The good news is that we will still accept your steel case batteries and batteries with electronic components, provided they are lead acid batteries. You will need to deliver them to the usual address by different means.
We would recommend the use of a wood pallet, with the batteries wrapped and strapped. For safety reasons and compliance with the ADGC Packing Instruction P801, it is probably going to be best to transport as a single layer of batteries.
When received the steel cases will be manually removed or electronic components separated from the battery, in order for the battery to be recycled in the usual manner.
Historical Steel Case Battery Stacking Instructions
Previously we have permitted steel case batteries to be included in our BTS Containers, provided they were packed as per our instructions to eliminate any fire risk. As of September 2022, we are no longer permitting the inclusion of steel case batteries, for 2 reasons:
- We are now delivering our BTS Containers to the Nexus Recycling, for auto-unloading at their Bibra Lake facility. Nexus Recycling are unable to process steel case batteries and in fact they can damage their plant. They do have metal detectors installed which if steel case batteries are detected will shut down the whole plant to prevent them entering the battery crusher. Clearly they would prefer to prevent this occurring so as to minimise interruptions to production.
- By complete serendipity we had the first occurrence of a fire in one of our containers being returned from a mine site. The cause of the fire was a steel case battery being stacked on top of another battery, where it was resting on the battery’s terminals. The steel case enabled a short circuit between the terminals. Fortunately in this instance the fire was spotted and extinguished, keeping damage to a minimum, however our containers didn’t fair so well (see photos below).
Previous Video showing how to safely stack batteries into Battery Rescue’s BTS Container.
Used Lead Acid Batteries (ULAB) pose a fire risk, particularly if they retain residual charge. The main risks come from poor stacking and from the inclusion of metal objects and in particular steel case batteries that can cause a short circuit between 2 battery terminals.

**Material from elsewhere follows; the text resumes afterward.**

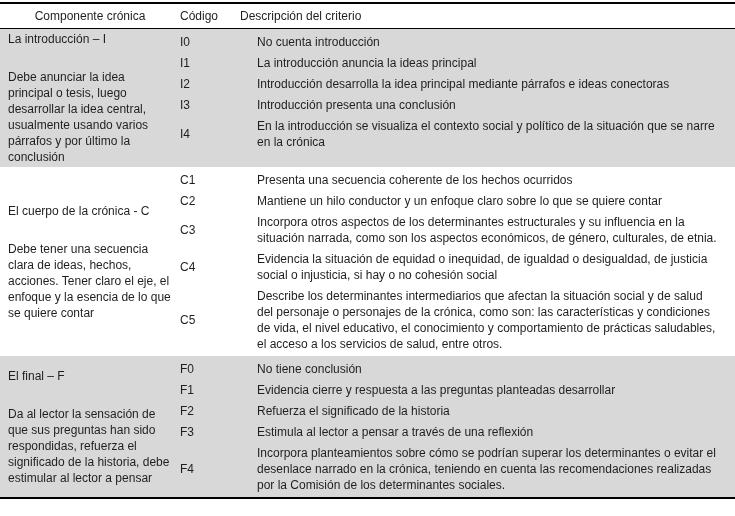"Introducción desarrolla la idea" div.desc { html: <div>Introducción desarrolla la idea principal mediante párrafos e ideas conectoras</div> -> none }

For this reason, steel case batteries can never be stacked on top of other batteries where the steel case is resting on top of the underlying battery’s terminals. If possible, we recommend placing them at the bottom of the container. If this can’t be done due to the BTS Container already having several layers of batteries stacked inside, then the steel case battery must be insulated from the underlying battery. The easiest methods to achieve this are:
- Fold a cardboard box (so that it is at least 3cm thick and insert between the steel case and underlying battery terminals.
- Tape the terminals of the underlying battery with a heavy-duty tape.
All batteries should be stacked in the vertically, upright position and the batteries should be packed reasonably snuggly to prevent any excessive movement during transport. A battery than can topple on its side or upside-down during transport could represent a fire risk.